# Shurflo Water Pump Oem



## Leedek (Nov 28, 2010)

I have been having some water pump problems so I investigated the warranty for my OEM Shurflo pump Model number 2088-422-144. It seems the Shurflo aftermarket pump 2088-422-444 has a *two* year warranty and the OEM has a *one* year. The Shurflo technician sent me to this site: 2088 pumps Toward the bottom of page 4 it states;* " *_*Pumps installed as original equipment fall under the warranty supplied by the manufacturer, as outlined in document MS- 030-123."*

_The technician could not find a link to MS-030-123 but he sent me a PDF in my email. Unfortunately I do not know how to attach a PDF to this posting. I would 
be happy to send anyone a copy if they think they have a need. I have a need to prove the pump is warranted for only a year because my Good Sam Extended 
Service Policy will only pay for a replacement if the manufacturer does not cover it under warranty. It is really strange that Shurflo OEM is one year and aftermarket is two. It's is the same pump specs, so what's different?

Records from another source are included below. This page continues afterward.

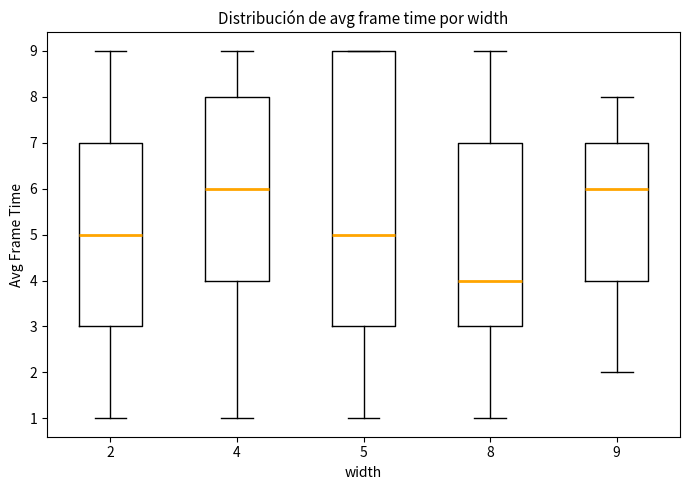

Which box is the tallest, from its lower edge to its upper edge?

5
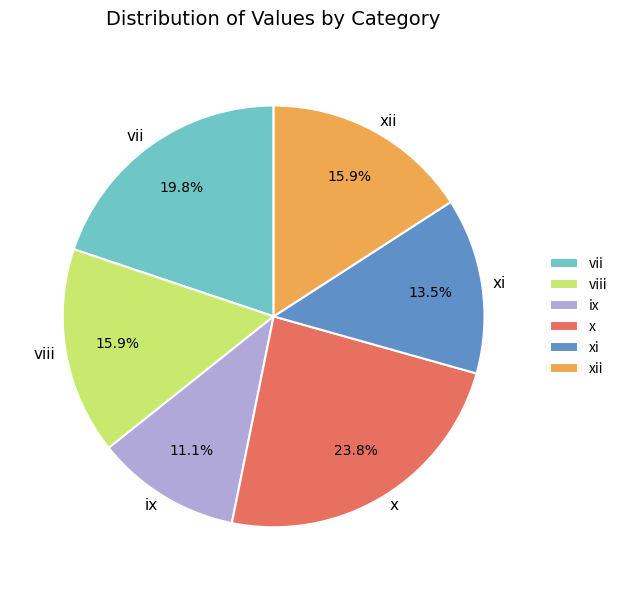

Is it true that viii is 16% of the pie?

True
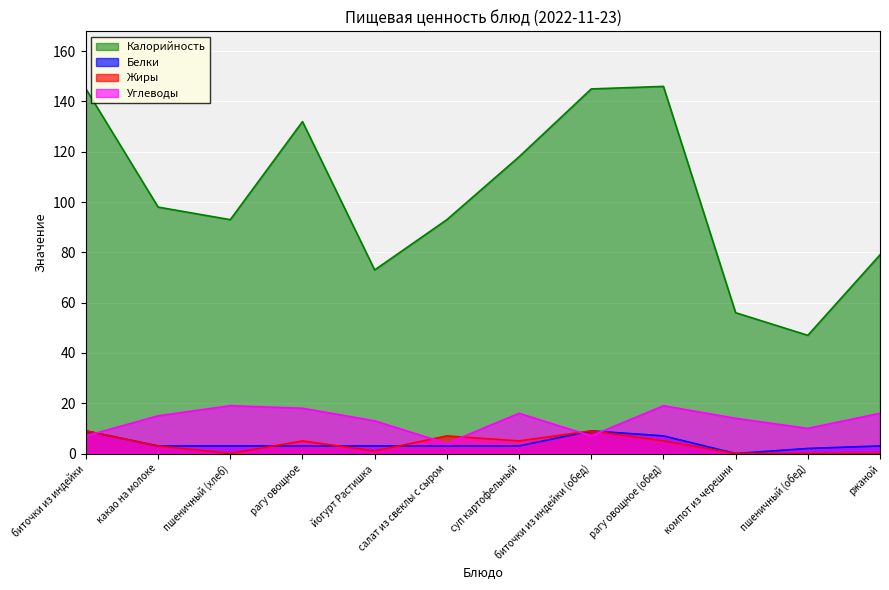

Does the chart display data point markers on the line(s)?

No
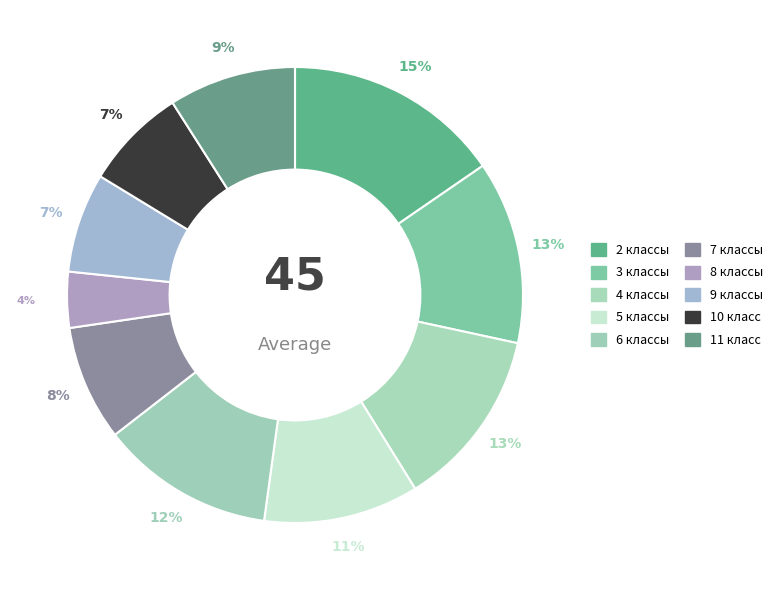

How many segments does this pie chart have?

10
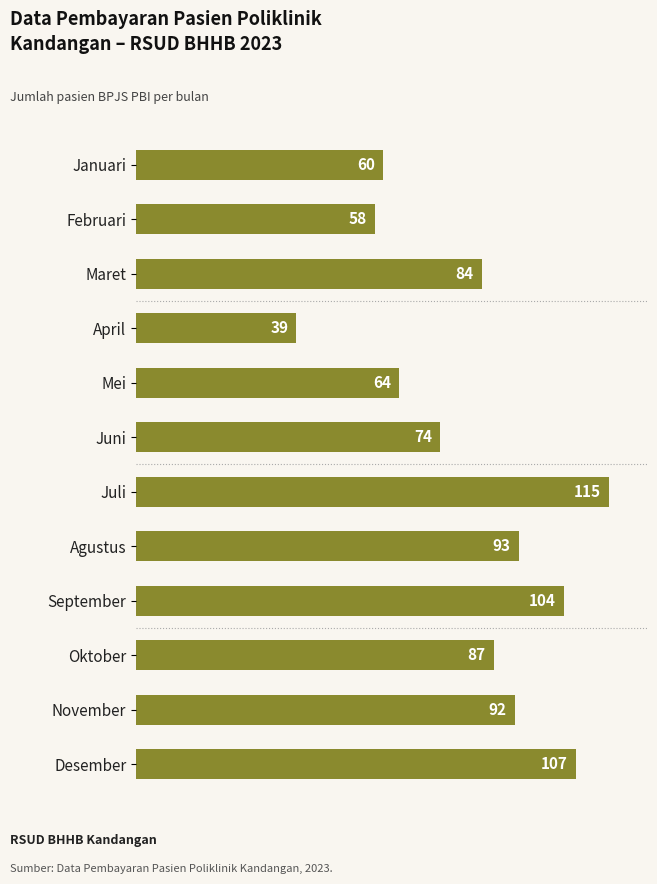

How many bars are there in total?

12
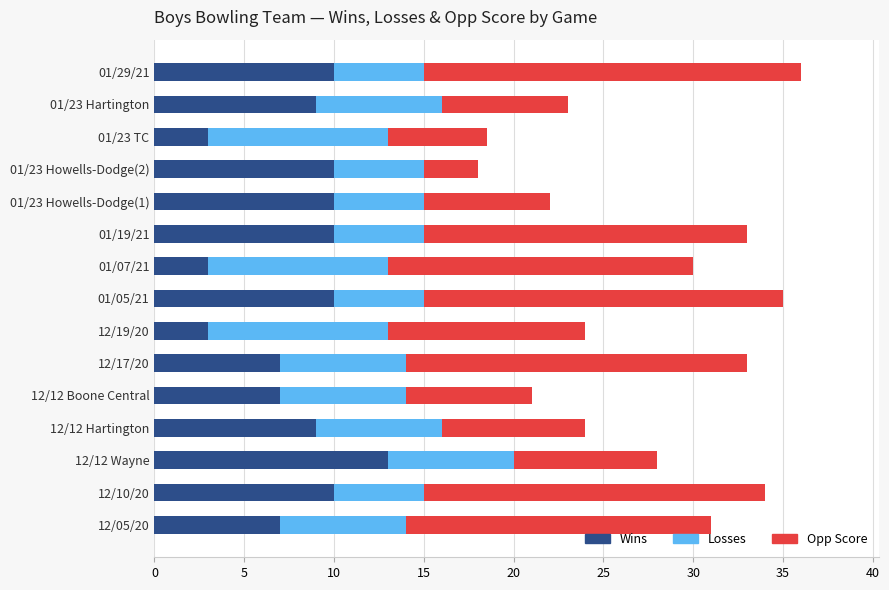

What is the average value of the Wins series?

8.1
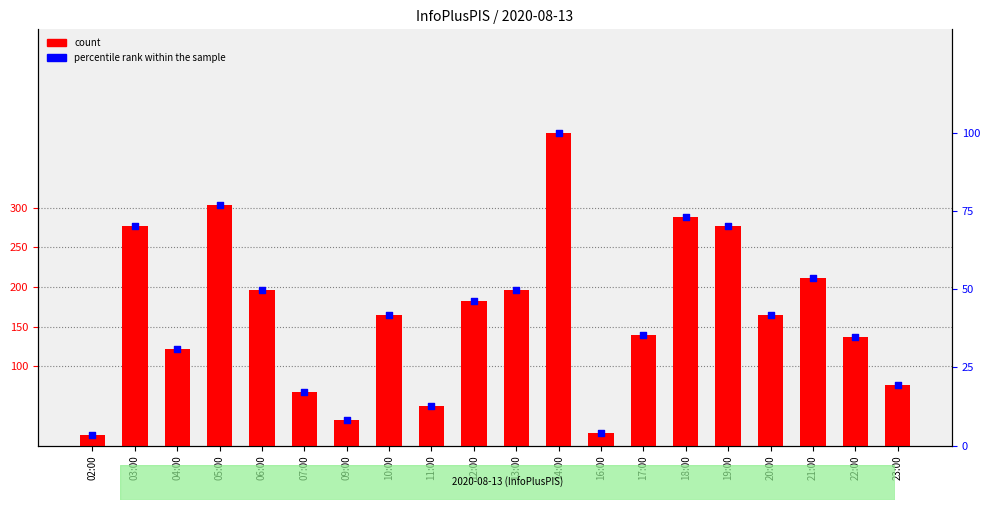

At which category is the sum across all series the highest?

14:00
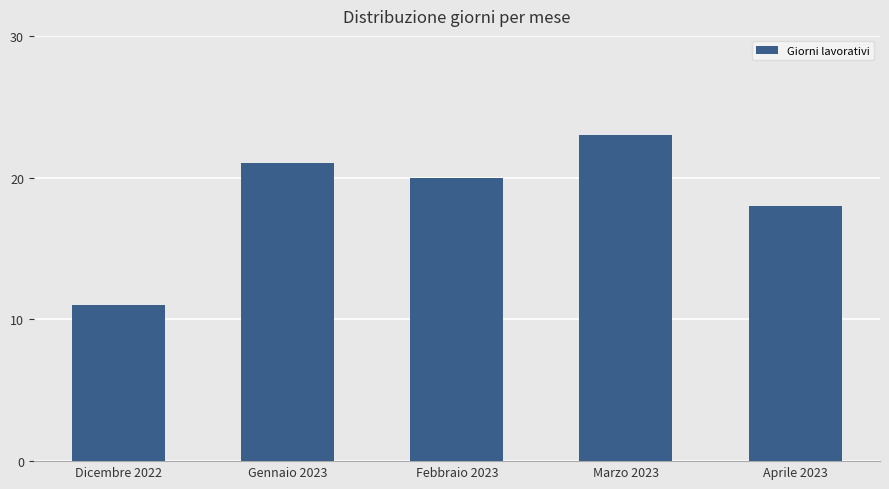

What is the label of the 5th bar from the right?

Dicembre 2022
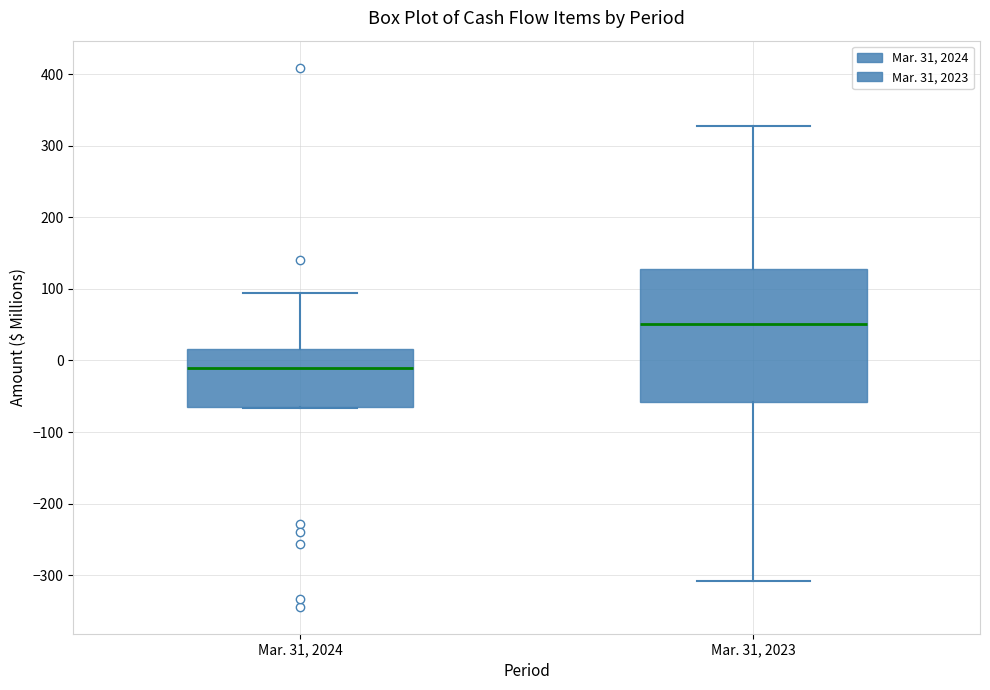

Which box has the lowest median line?

Mar. 31, 2024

NOTE: I investigated the replacement so that I'm prepared to request a new one. I still need to see if the pump is just fouled with bits of plastic of other crude. I just like to be prepared . Hope this helps someone.


----------



## CamperAndy (Aug 26, 2004)

Under the reply box is an "Attachments" function where you can choose and attach files. You can not use the fast reply, you have to use the full add reply.


----------



## Insomniak (Jul 7, 2006)

If you don't get any resolution from Shurflo, you may just want to consider one of their newer "Revolution" pumps. Haven't tried one yet, but I've heard good things about the four-chambered design - quieter, with good flow and pressure. They also seem to be as indestructable as the old "classic" pump. Looks like the best price is at Amazon: http://www.amazon.com/SHURflo-4008-101-E65-Revolution-Water-Pump/dp/B002XM5G70/ref=sr_1_1?ie=UTF8&qid=1363499594&sr=8-1&keywords=shurflo+4088


----------



## Leedek (Nov 28, 2010)

Leedek said:


> I have been having some water pump problems so I investigated the warranty for my OEM Shurflo pump Model number 2088-422-144. It seems the Shurflo aftermarket pump 2088-422-444 has a *two* year warranty and the OEM has a *one* year. The Shurflo technician sent me to this site: 2088 pumps Toward the bottom of page 4 it states;* " *_*Pumps installed as original equipment fall under the warranty supplied by the manufacturer, as outlined in document MS- 030-123."*
> 
> _The technician could not find a link to MS-030-123 but he sent me a PDF in my email. Unfortunately I do not know how to attach a PDF to this posting. I would
> be happy to send anyone a copy if they think they have a need. I have a need to prove the pump is warranted for only a year because my Good Sam Extended
> ...


Thanks to Camper Andy I found the attachment thingy. Now the Shurflo Warranty sheet is attached. As a final note on my pump. I finally got it removed yesterday. I never found any debris in the pump chamber but when I reassembled it and tested it. Magically it began working. Must have been a small piece of stuff that flushed away.I HATE GREMLINS.


----------